NetNewsWire RSS feed-to-DEVONthink archive script updated

A while ago I posted this script, which selectively archives RSS feeds/items in NetNewsWire to DEVONthink Pro Office.

This long-overdue update includes two changes:

adds the option to archive all items in a specific date range
fixes an issue when a news item’s description is not available

Grab it here.

DEVONthink: the research assistant you’ve been looking for?

I’ve written before about personal information management: why it’s important for everyone—not a subset of ‘power users’—and how to evaluate information management systems.

In short, we simply deal with too much information every day to deal with it all. What’s more, we should only have to dig for a given piece of information once; a good information management system should facilitate easy retrieval the second time around.

“Everything buckets”, as one category of information managers are called, are seemingly everywhere. What’s astonishing is that even in 2010, almost none of these performs more than the most rudimentary information retrieval functions. In general, even with these “smart tools”, the onus remains on the user to a) do a thorough job classifying and organizing his or her information, and b) to know exactly what terms to search for when seeking said information. Except, that is, for DEVONthink.

On its face, DEVONthink is a versatile database that can store and retrieve just about any type of data available: PDFs, web clippings, emails, MS Office documents, bookmarks, multimedia, RSS feeds, etc. At this level, it’s similar to (though, to my knowledge, more robust than) a number of related products. The real value comes in the content analysis functions that are applied to everything you throw at it.

Demystifying DEVONthink’s AI

It’s the “artificial intelligence” features of DEVONthink that really set it apart from the crowd of personal information managers. (I put “artificial intelligence” in quotes because DEVONthink’s brain owes more intellectual debt to the work of information retrieval than machine learning.)

While other information managers hold to an archaic notion of binary relevance (either a thing matches your query terms or it doesn’t), DEVONthink incorporates much more nuance into its reckoning.

In fact, it can treat entire documents as search queries, a feature that seems useless until it almost magically reveals documents related to the one you’re looking at, or offers to automatically file it into the right folder. (This function—”automatic class management” in information retrieval-speak—is invaluable in the paperless office: should you choose, DEVONthink files all your bills away with a single keystroke.)

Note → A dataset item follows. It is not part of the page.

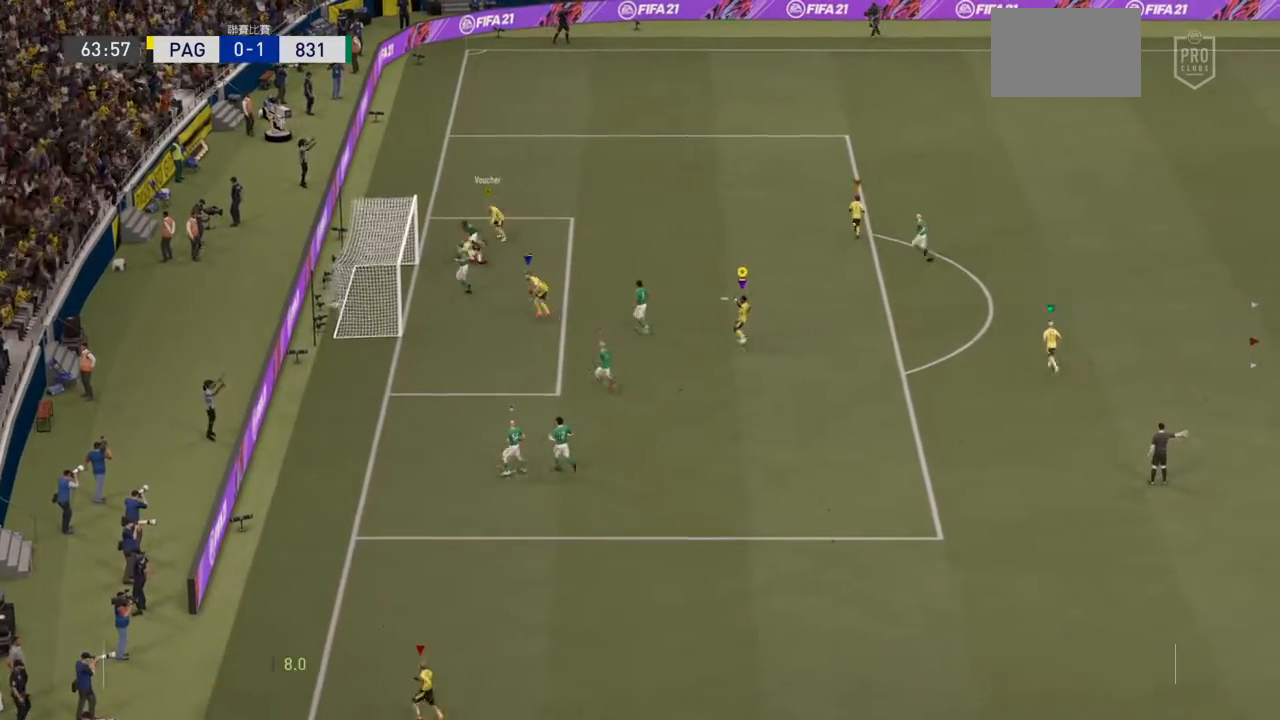
{"buttons": [], "left_stick": "center", "right_stick": "center", "events": []}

In short, DEVONthink takes an entire class of advanced tools otherwise restricted to researchers and search engines and unleashes it on your personal data set.

No wonder Steven Berlin Johnson raved about DEVONthink in 1995. No wonder he still uses it today.

Information Capture

As I mentioned, DEVONthink can handle any document type you can give it. If it’s a file, DEVONthink can store it. If the file is searchable with Spotlight, DEVONthink can perform smart analysis on it. Even non-traditional document types (RSS feed items and mail messages, for example) are fair game, and it’s scriptable for those fringe use cases the folks at DEVONtechnologies haven’t thought of (my NetNewsWire-to-DEVONthink script is one).

Information Retrieval

Perhaps the most unusual feature of DEVONthink, the “See Also” bar displays a rank-weighted list of documents related to the current one. By surfacing documents you may not have thought as relevant, this can facilitate serendipity in research.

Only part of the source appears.